I love this map and hope it is true, skis are ready just got to pick them up from the shop.


----------



## Puck it (Oct 17, 2013)

Most forecasts are calling for a cool down starting early next.  Hi temps will still be in the upper 30's to low 40's but the lo's are looking good in the low 20's.  The question now is thw the wet bulb.


----------



## Nick (Oct 17, 2013)

Yeah it's still early but I'm glad to be looking ahead at even a possibility!


----------



## Huck_It_Baby (Oct 17, 2013)

I'm planning on hiking the Dix Traverse on Sunday and noticed snow in the forecast!


----------



## dlague (Oct 17, 2013)

I just built tuning station and purchased all of the tools and waxes I need - I better get on it and get the skis ready to go!  Woo Hoo!


----------



## quiglam1 (Oct 17, 2013)

Nick said:


> Just saw this on Facebook, a long-range forecast for next Friday
> 
> View attachment 9295



Stoked for SNOW!


----------



## quiglam1 (Oct 17, 2013)

Stoked for SNOW!


----------



## St.

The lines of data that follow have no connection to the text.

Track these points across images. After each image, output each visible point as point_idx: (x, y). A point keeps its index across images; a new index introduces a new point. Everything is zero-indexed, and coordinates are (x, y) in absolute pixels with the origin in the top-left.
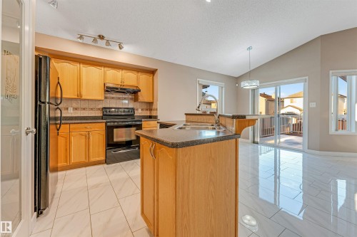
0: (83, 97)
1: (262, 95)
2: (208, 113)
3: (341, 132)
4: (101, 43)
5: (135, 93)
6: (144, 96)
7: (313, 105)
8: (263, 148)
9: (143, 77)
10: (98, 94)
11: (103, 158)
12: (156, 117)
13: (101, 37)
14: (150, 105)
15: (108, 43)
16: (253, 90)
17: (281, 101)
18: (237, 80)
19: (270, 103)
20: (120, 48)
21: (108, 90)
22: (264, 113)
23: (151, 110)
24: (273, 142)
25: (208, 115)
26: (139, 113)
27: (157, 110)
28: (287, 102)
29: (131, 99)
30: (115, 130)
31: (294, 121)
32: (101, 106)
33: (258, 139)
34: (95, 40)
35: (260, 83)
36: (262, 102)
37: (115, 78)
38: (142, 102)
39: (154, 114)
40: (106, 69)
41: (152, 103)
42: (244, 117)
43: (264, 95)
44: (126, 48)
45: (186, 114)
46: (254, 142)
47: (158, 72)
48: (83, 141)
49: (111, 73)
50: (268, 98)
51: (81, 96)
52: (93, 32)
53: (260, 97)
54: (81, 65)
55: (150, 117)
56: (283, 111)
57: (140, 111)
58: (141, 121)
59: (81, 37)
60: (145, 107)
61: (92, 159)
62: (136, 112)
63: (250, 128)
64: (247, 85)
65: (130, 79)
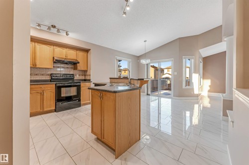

Bear (Oct 18, 2013)

Just a little bit further east, and we can get some snow for the WS games in Boston.


----------



## quiglam1 (Oct 18, 2013)

More snow, please!


----------



## Nick (Oct 18, 2013)

A snowy halloween would be nice


----------



## ALLSKIING (Oct 18, 2013)

Fingers crossed!


----------



## hammer (Oct 18, 2013)

Nick said:


> A snowy halloween would be nice


Would be OK as long as it didn't mean power outages for days and a repeat of the 2011-2012 season...


----------



## bigbog (Oct 18, 2013)

Now I know I have to pick up a bright, headlamp...


----------



## ScottySkis (Oct 18, 2013)

Nick said:


> A snowy halloween would be nice



Plattekill open for skiing 2 last year when it happened I kind hopefully that is doesn't happen because they had very little natural snow in Catskills after that.


----------



## Nick (Oct 22, 2013)

From Famous Internet Skiers Facebook Page

If you guys don't follow them, you should. 



> Cold front will push through today (tuesday) and bring with it possibly the first schussable snow of the season. While the dynamics of the system aren't too impressive, it is very likely that with the passage of the front, high elevations in NY and VT could see up to two inches of snow. I'm willing to bet that the Whiteface toll road will be skiable up-top tomorrow morning.


----------



## St. Bear (Oct 22, 2013)

Nick said:


> From Famous Internet Skiers Facebook Page
> 
> If you guys don't follow them, you should.



Greg used to post here occasionally.


----------



## ScottySkis (Oct 22, 2013)

And snowforecast.com


----------



## quiglam1 (Oct 22, 2013)

Supposed to get snow in the Adirondacks this week!


----------



## WinnChill (Oct 22, 2013)

Scotty said:


> And snowforecast.com



I know.  While I'm not providing forecasts for the site anymore, I'll still pop in when I can to talk shop.  Cool?


----------



## ScottySkis (Oct 22, 2013)

WinnChill said:


> I know.  While I'm not providing forecasts for the site anymore, I'll still pop in when I can to talk shop.  Cool?



That be great absolutely.


----------



## from_the_NEK (Oct 24, 2013)

I had a half inch at my house this morning.


----------



## Huck_It_Baby (Oct 24, 2013)

from_the_NEK said:


> I had a half inch at my house this morning.



Nice!

I can see snow on Mansfield this morning!


----------